• ЗАДАНИЕ
Перепишите из текста без изменений фрагмент между "Кем до сих пор" и "книги продолжали выходить." включительно.

• ТЕКСТ

--

* * *
Но и меня изюмовское правление заставило задуматься о будущем.
Нет, пожалуй, здесь я не совсем точен: Изюмов выступил катализатором процесса. А задумался я о будущем, когда начал работать над пушкинским "Евгением Онегиным".
Кем до сих пор я был? Фельетонщиком, высмеивающим дрянных поэтов, их дрянные книжки. Ну и чего я этим добивался? Скверных поэтов из Союза писателей не гнали, их книги продолжали выходить.
Конечно, писал я и о хороших поэтах, которых любил, об Олеге Чухонцеве, об Александре Кушнере. Кроме того, изредка я печатал проблемные статьи о современной поэзии. Но в чём заключалась тогда её главная проблема? В том, что хорошим поэтам было напечататься намного труднее, чем посредственным, и в том, что хороших печаталось в то время неизмеримо меньше плохих.
Разумеется, я огрубляю. Проблем тогда, по которым спорили, было немало. Например, о традиции и новаторстве.

--

• ИСХОДНЫЕ ДАННЫЕ
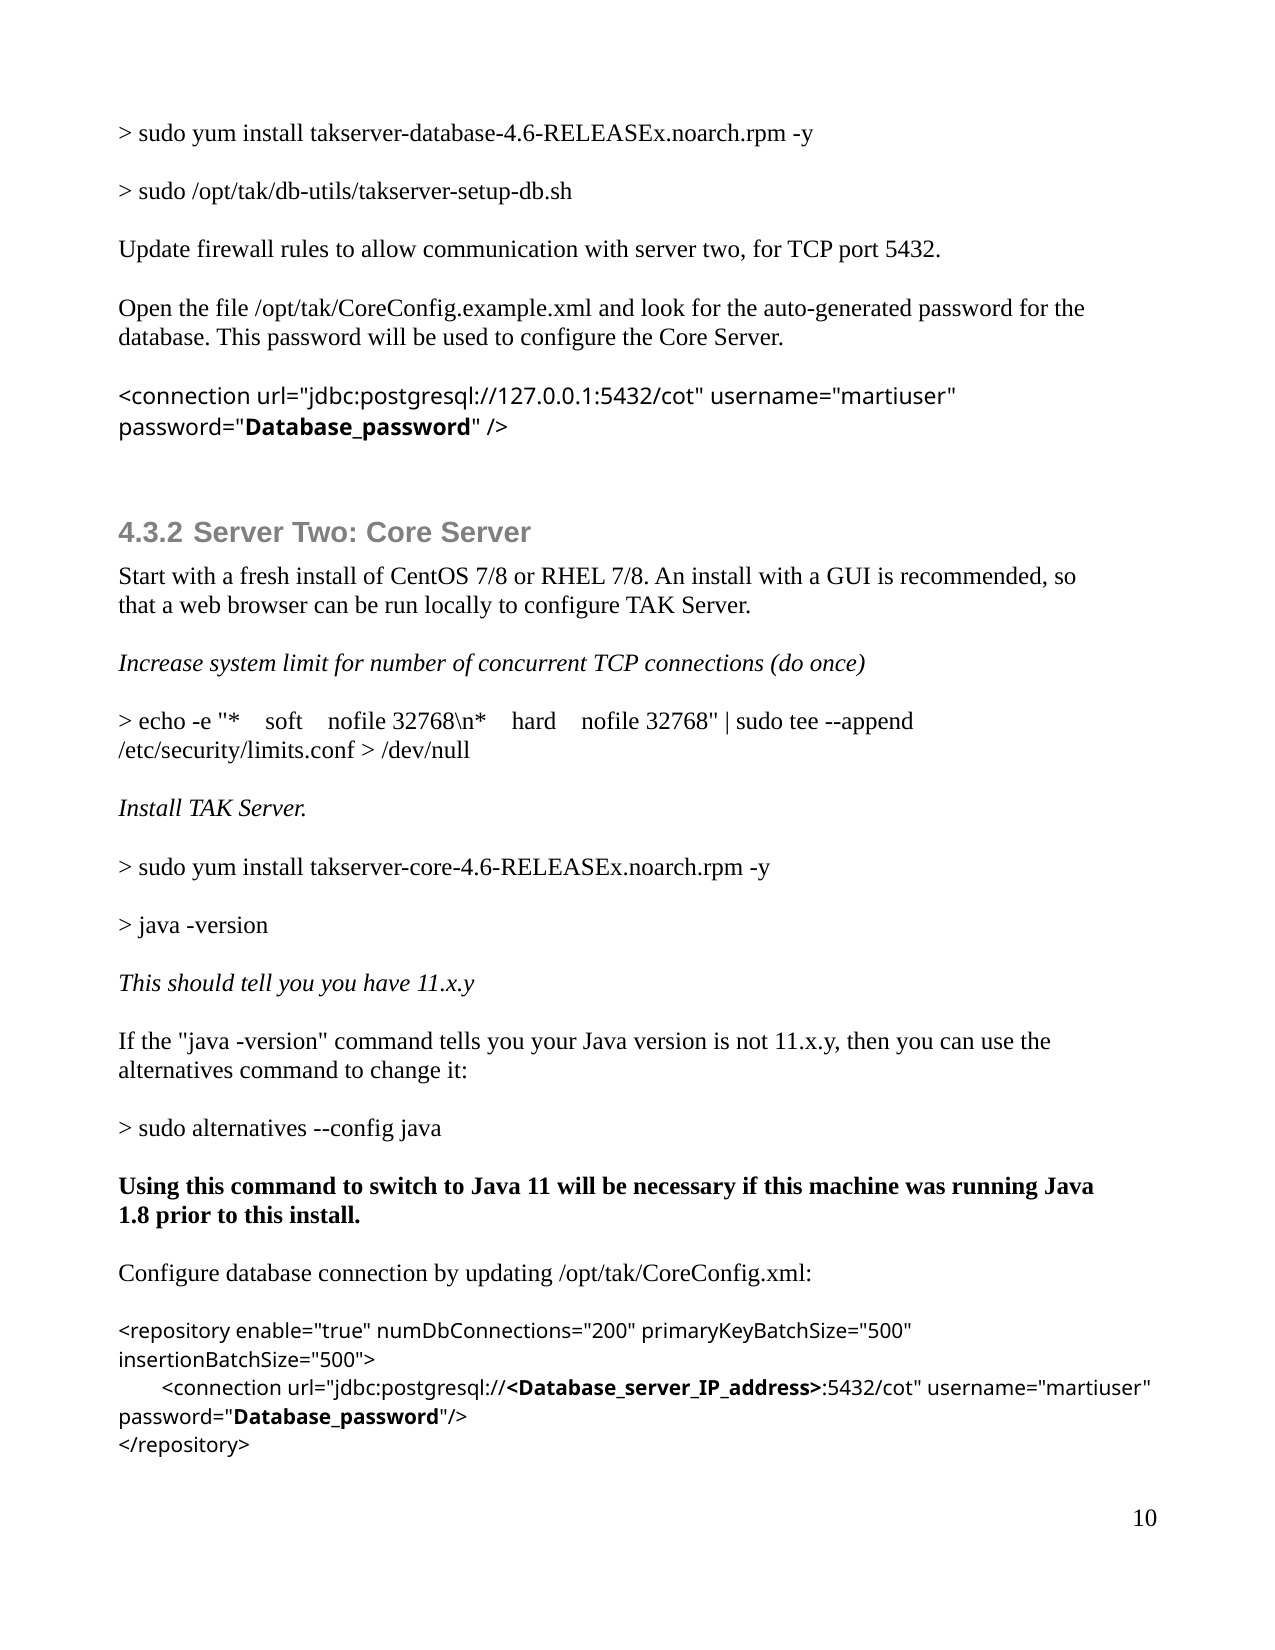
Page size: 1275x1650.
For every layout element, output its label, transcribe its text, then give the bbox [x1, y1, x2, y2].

--

• ПОЛНЫЙ ОТВЕТ
Кем до сих пор я был? Фельетонщиком, высмеивающим дрянных поэтов, их дрянные книжки. Ну и чего я этим добивался? Скверных поэтов из Союза писателей не гнали, их книги продолжали выходить.